In a civil case (as opposed to a criminal case), a court may enter a summary judgment when the undisputed facts show that there is no genuine issue of any material fact and the moving party is entitled to judgment as a matter of law. The party seeking summary judgment files a motion that states the reasons she should win. The opposing party responds with evidence and legal reasons stating why the motion should be denied.

In state court in Texas, there are two kinds of summary judgments. One is a “traditional” summary judgment, where the moving party attaches evidence to the motion. The evidence can be affidavits, deposition testimony, documents, pictures, and anything else that is relevant. The second type is a “no-evidence” motion, where the movant says the opponent has no evidence on one or more essential elements (things he must prove), therefore, the court should rule for the movant.

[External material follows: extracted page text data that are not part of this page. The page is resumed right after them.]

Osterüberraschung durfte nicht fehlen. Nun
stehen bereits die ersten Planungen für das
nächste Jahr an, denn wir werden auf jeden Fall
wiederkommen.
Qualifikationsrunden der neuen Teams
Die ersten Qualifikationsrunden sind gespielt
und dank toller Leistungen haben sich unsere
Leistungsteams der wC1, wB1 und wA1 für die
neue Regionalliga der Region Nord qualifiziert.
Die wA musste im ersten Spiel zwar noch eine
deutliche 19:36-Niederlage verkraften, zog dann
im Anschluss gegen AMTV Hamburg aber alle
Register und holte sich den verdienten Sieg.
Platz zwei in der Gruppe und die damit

Here’s an illustration. Paul Plaintiff sues Donna Defendant for whiplash caused when she ran a red light. Donna’s lawyer files a motion for summary judgment and attaches affidavits from three eyewitnesses who say that she had the green light. If Paul doesn’t file a response with some evidence to rebut Donna’s witnesses, the judge will rule that there is no genuine issue of a material fact and grant judgment that Paul gets nothing. But if Paul files a response with some evidence – e.g., his own affidavit – saying he had the green light, the judge has to deny the motion for summary judgment. In effect, there is an issue of fact for the “trier of fact” to decide.

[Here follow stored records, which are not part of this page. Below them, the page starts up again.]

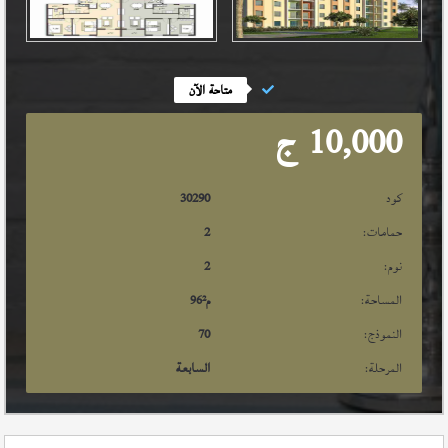
متاحة الآن
10,000
ج
كود
30290
حمامات:
2
نوم:
2
المساحة:
م²
96
النموذج:
70
المرحلة:
السابعة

Donna could also file a no-evidence motion, where she would say that Paul Plaintiff must prove three things: 1) Donna was negligent, 2) her negligence proximately caused the wreck, and 3) Paul was injured. She then alleges that there is no evidence that she was negligent. Paul must file a response with some evidence that Donna was negligent, or the judge will dismiss his case and he gets nothing.

Donna could also move for summary judgment on the grounds that the statute of limitations has run for filing suit. If the wreck was on August 30, 2010 and Paul Plaintiff filed his petition on August 31, 2012 (and that wasn’t a Saturday, Sunday or official holiday), he was a day late and his lawsuit will be dismissed.

Paul could also file his own motion for summary judgment that Donna’s negligence proximately caused the wreck.

The judge decides the motion based only on the written record – the motion, response, affidavits and other evidence attached to them, and the pleadings on file. No testimony is heard, and most judges don’t even have the hearing recorded. The parties (plaintiff and defendant) are not required to appear for the hearing. In the bigger cities, some judges rule on “submission” of the written record, without an oral hearing.

I’ve had clients who think the hearing on the motion for summary judgment is the trial. It is not. if the judge grants a motion for summary judgment, there will be no trial. If she denies it, then the case proceeds toward a trial, either by the judge or a jury.